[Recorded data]
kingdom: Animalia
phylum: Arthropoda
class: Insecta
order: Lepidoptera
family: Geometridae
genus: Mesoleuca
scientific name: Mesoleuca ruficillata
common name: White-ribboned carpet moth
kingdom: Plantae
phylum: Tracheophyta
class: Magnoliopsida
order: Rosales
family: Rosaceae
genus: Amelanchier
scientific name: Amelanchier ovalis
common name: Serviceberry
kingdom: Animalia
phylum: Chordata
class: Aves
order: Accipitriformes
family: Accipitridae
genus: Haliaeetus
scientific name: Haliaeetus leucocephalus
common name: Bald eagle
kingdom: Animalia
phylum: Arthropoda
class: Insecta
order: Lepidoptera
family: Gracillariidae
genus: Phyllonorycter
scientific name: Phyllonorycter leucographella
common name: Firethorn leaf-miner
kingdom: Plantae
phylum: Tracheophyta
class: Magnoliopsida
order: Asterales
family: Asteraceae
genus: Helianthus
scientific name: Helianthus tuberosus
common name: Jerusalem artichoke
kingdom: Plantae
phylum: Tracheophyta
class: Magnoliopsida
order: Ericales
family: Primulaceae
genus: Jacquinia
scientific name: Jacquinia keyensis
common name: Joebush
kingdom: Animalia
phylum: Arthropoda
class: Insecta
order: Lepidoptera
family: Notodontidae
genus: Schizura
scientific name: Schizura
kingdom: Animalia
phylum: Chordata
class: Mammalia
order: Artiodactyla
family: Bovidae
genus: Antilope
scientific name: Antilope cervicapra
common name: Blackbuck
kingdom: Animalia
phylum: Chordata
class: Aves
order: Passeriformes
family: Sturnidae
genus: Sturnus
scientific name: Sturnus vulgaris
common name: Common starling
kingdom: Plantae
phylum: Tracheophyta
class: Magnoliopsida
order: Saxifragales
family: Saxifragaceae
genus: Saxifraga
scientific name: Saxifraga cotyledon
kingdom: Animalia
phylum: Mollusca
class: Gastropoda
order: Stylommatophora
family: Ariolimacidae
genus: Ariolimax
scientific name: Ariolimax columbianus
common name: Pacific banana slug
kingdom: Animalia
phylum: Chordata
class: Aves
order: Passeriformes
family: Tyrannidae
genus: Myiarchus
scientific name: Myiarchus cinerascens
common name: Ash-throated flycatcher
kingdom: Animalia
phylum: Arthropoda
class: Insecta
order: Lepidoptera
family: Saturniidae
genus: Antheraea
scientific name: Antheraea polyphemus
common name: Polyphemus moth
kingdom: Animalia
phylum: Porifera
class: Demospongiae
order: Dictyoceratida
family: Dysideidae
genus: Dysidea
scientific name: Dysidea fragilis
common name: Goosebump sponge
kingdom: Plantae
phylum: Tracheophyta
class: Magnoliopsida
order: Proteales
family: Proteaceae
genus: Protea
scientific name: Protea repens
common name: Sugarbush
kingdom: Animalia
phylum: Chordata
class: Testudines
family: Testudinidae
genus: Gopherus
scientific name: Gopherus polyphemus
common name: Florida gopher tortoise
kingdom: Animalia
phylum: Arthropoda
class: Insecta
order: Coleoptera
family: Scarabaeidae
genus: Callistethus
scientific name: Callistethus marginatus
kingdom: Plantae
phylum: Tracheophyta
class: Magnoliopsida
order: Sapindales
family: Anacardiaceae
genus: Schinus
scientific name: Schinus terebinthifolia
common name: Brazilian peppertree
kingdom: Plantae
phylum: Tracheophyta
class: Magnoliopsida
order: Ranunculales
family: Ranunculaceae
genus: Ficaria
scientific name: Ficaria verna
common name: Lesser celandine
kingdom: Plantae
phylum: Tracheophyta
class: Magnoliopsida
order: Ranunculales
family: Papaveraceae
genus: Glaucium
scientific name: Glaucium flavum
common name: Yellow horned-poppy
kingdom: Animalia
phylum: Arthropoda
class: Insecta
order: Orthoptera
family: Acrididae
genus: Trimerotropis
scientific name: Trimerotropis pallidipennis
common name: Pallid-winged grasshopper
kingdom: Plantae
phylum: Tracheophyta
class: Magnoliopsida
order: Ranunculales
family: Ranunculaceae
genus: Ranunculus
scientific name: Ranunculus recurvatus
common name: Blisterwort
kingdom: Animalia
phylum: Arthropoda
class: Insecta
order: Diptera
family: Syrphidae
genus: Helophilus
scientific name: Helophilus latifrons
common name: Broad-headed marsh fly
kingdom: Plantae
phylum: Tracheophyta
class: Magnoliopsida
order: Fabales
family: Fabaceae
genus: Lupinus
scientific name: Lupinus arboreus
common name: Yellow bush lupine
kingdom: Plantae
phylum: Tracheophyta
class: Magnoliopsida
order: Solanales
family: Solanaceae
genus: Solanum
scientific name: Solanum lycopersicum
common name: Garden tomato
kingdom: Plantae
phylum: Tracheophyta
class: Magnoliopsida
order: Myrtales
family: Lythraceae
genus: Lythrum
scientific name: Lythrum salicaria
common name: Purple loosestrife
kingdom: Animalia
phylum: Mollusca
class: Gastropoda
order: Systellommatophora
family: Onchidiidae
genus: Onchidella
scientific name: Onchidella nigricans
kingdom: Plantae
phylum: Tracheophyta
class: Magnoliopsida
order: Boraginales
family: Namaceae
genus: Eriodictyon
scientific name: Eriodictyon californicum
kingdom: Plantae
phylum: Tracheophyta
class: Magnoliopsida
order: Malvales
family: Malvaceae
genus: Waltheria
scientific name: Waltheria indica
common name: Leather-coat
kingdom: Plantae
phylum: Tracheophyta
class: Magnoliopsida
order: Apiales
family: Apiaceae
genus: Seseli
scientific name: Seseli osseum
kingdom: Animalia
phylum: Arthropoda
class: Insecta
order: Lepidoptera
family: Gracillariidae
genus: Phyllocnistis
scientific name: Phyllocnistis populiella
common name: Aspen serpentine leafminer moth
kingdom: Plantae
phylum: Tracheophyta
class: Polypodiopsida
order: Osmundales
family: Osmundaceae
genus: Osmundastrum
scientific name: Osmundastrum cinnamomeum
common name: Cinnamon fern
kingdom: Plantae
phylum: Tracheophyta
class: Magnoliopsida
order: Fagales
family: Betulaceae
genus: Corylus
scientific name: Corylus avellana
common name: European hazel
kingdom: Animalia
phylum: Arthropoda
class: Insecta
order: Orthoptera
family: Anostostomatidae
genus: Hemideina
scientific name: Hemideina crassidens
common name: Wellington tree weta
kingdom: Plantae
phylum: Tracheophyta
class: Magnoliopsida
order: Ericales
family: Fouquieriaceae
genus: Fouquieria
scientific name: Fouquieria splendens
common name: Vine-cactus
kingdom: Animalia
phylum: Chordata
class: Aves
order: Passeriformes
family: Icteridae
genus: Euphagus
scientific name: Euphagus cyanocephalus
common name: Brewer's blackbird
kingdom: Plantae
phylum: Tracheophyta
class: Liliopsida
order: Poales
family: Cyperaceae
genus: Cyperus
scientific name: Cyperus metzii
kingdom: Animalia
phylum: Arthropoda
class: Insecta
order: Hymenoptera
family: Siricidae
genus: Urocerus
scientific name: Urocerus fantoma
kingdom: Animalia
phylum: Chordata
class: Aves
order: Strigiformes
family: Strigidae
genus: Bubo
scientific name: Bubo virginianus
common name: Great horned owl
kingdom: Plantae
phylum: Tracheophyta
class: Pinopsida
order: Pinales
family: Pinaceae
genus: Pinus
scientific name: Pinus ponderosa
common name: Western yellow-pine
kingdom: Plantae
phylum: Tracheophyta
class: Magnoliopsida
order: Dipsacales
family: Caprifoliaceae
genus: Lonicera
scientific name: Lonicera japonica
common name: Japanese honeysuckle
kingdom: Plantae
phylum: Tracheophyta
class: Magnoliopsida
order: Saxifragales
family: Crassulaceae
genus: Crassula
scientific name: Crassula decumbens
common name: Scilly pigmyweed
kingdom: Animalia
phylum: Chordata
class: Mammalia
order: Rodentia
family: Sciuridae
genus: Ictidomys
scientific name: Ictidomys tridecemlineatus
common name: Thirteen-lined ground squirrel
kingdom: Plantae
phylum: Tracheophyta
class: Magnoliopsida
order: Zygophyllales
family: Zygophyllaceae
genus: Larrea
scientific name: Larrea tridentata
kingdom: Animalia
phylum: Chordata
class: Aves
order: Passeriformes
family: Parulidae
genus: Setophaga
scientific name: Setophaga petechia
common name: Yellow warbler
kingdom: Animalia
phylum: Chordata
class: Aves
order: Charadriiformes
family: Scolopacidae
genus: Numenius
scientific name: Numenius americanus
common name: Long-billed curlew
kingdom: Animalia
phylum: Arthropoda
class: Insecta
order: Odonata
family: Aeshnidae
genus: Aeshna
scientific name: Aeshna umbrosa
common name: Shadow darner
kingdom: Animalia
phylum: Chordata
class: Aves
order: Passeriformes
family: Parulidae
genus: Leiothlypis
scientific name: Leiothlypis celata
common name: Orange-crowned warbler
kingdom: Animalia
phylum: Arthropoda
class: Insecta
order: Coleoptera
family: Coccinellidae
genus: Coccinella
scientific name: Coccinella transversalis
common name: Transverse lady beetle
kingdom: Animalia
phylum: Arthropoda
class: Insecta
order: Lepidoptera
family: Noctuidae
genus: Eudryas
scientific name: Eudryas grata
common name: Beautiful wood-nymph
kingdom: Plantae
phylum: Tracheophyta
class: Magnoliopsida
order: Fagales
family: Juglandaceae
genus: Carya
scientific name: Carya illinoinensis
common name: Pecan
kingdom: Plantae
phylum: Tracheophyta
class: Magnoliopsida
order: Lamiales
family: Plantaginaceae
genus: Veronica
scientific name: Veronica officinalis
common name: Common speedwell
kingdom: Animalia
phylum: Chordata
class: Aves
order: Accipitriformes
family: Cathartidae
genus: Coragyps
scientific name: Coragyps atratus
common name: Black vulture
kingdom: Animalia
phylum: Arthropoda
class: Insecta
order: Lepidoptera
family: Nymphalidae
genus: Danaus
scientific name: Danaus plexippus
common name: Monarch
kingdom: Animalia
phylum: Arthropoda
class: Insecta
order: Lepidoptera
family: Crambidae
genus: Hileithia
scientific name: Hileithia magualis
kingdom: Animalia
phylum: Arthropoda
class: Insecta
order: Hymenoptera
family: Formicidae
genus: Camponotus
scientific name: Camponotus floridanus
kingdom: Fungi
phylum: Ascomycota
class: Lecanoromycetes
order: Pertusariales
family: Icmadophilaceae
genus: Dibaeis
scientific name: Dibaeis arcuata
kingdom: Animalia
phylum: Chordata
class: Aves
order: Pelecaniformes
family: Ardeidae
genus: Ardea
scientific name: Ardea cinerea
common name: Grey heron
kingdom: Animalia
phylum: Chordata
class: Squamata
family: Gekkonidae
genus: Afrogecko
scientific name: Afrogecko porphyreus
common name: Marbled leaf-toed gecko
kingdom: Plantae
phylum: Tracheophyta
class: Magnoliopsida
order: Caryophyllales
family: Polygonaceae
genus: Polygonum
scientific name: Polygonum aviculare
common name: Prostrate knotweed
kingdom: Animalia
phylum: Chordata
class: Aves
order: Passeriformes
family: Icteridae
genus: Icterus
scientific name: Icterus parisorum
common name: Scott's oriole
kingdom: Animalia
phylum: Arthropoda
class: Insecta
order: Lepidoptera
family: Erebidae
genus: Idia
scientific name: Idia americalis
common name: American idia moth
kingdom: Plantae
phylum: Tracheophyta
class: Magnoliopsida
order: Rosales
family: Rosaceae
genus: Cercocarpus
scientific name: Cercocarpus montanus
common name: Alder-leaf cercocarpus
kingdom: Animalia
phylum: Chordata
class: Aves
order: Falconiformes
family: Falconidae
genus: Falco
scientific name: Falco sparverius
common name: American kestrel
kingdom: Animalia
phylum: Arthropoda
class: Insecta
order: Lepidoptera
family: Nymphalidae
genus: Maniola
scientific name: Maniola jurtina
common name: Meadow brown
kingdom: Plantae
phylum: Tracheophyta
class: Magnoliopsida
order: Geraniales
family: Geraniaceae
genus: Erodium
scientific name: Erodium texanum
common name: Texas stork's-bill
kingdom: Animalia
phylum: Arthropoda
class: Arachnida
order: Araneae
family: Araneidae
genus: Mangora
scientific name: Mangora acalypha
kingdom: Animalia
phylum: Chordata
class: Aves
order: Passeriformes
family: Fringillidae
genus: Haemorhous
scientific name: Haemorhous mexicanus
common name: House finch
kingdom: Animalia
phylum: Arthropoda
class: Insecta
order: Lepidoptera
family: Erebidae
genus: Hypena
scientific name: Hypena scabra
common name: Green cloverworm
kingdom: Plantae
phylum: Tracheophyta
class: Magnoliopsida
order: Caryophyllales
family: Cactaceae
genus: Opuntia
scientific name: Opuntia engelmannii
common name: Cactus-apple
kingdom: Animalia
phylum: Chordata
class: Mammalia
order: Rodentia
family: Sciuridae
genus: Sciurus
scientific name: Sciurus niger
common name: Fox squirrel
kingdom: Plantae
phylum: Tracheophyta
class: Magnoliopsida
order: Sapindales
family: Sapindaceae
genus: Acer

#### [Exercise prompt]
Convert the data from the line containing "genus: Ariolimax" up to and including the line containing "scientific name: Dysidea fragilis" into a numbered list. Leave out any blank lines.

#### [Solution for this task]
1. genus: Ariolimax
2. scientific name: Ariolimax columbianus
3. common name: Pacific banana slug
4. kingdom: Animalia
5. phylum: Chordata
6. class: Aves
7. order: Passeriformes
8. family: Tyrannidae
9. genus: Myiarchus
10. scientific name: Myiarchus cinerascens
11. common name: Ash-throated flycatcher
12. kingdom: Animalia
13. phylum: Arthropoda
14. class: Insecta
15. order: Lepidoptera
16. family: Saturniidae
17. genus: Antheraea
18. scientific name: Antheraea polyphemus
19. common name: Polyphemus moth
20. kingdom: Animalia
21. phylum: Porifera
22. class: Demospongiae
23. order: Dictyoceratida
24. family: Dysideidae
25. genus: Dysidea
26. scientific name: Dysidea fragilis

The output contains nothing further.